Devo insistir: o Brasil sente falta de um olhar estratégico. Ver em prazos longos, vislumbrar cenários futuros, traçar o caminho para as metas, pactuar responsabilidades, compartilhar confiança.
Vimos o contrário disso no leilão da chamada "joia da coroa" do pré-sal. É preciso boa vontade para chamá-lo de leilão, pois só um consórcio apresentou proposta para o campo de Libra, na bacia de Santos. Mas está além da boa vontade aceitar que o governo anuncie um plano de contingência para acidentes ambientais um dia depois do leilão, quando as críticas à falta do plano já eram públicas.

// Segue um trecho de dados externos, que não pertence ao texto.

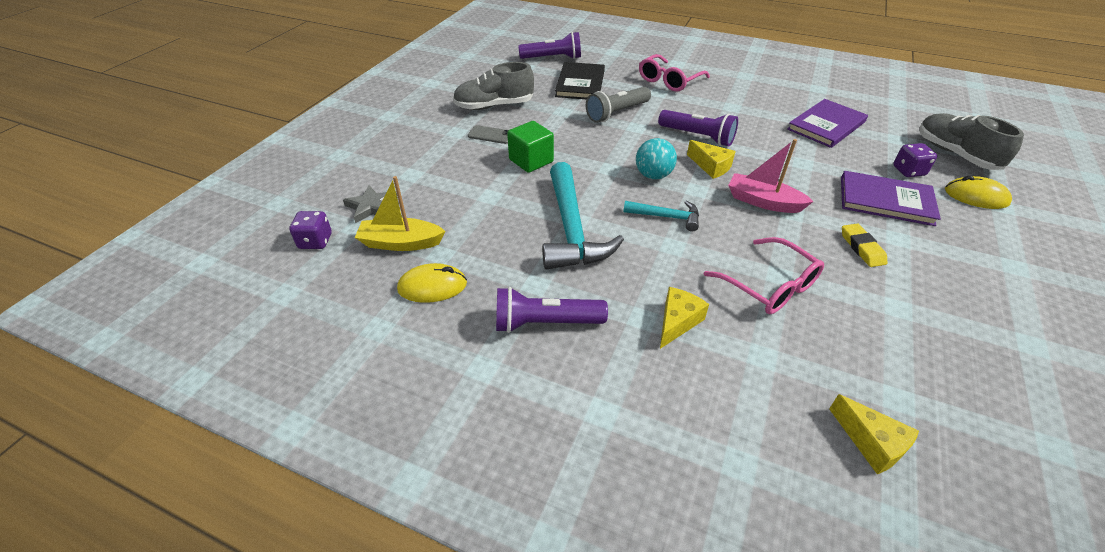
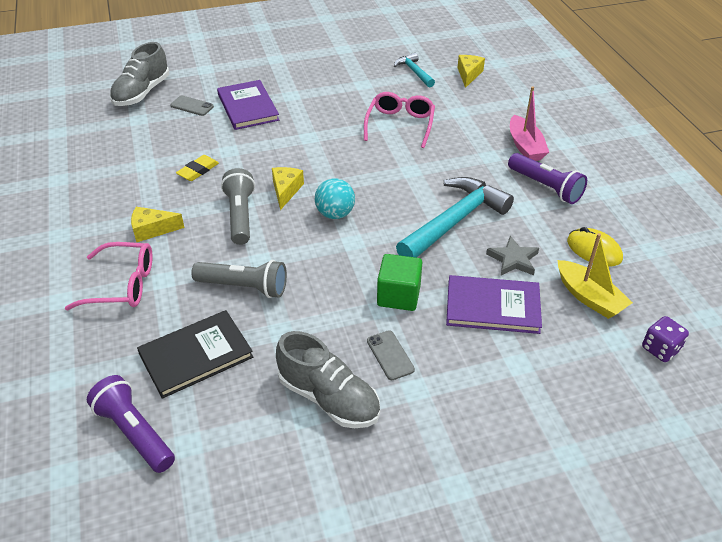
camera: 130 degrees left, 0 degrees up
(371, 206) = (586, 351): grey star -> grey star (513, 259)
(666, 217) = (383, 185): turquoise hammer -> turquoise hammer (414, 72)
(677, 322) = (475, 144): yellow cheese -> yellow cheese (152, 230)
(697, 136) = (240, 216): purple flashlight -> grey flashlight
(763, 202) = (309, 152): pink boat -> pink boat (525, 146)
(826, 125) = (145, 156): purple book -> purple book (492, 307)
(862, 248) = (318, 104): yellow eraser -> yellow eraser (198, 171)
(908, 171) = (192, 106): purple dice -> grey phone
(976, 196) = (202, 78): yellow mouse -> none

De fato, o potencial econômico do pré-sal é promissor, embora os trilhões anunciados sejam uma antecipação de marketing. Ainda demora alguns anos para que o óleo extraído se transforme em recursos para educação e saúde. E os R$ 15 bilhões que receberá na assinatura do contrato o governo usará para diminuir seus problemas de caixa.
Esse brilho do ouro negro não pode nos cegar para os riscos da exploração no mar em grande profundidade. O acidente no golfo do México, em 2010, mostra que o assunto é sério demais para ser tratado com muita pressa e pouco planejamento.
Só depois do leilão o consórcio vencedor de Libra teve acesso aos parâmetros que deverá seguir para lidar com acidentes. Arcará com os custos adicionais, ou estes ficarão para a sociedade, com os recursos públicos?
Essa é a "falha técnica" mais grave: a sociedade não está informada dos custos nem dos riscos. E o governo teve tempo para isso. Desde 2000, o país tem uma lei para a criação do Plano Nacional de Contingência (PNC). Na minha gestão no Ministério do Meio Ambiente, fizemos o mapeamento de áreas sensíveis do litoral brasileiro (inclusive a bacia de Santos) para combater a poluição de óleo. Elaboramos uma primeira versão do PCN e envolvemos dez ministérios em sua análise, há mais de cinco anos, antes de confirmada a viabilidade do pré-sal.
Na última campanha presidencial, as novas reservas de petróleo serviram à propaganda da coligação governista, mas o PNC permaneceu "esquecido nas gavetas" da Casa Civil até a última segunda-feira, segundo informou a imprensa. Tem-se a impressão, mais uma vez, de que o governo reage apenas ao risco eleitoral.
Pensemos, porém, em diminuir os problemas econômicos, sociais e ambientais. O governo deveria criar um comitê de acompanhamento, com instituições científicas, Ministério Público, organizações de defesa do consumidor e do meio ambiente, além dos órgãos oficiais ligados ao assunto.
Assim, teremos segurança sobre os destinos das joias que não são mais da Coroa, mas da República, de todos nós.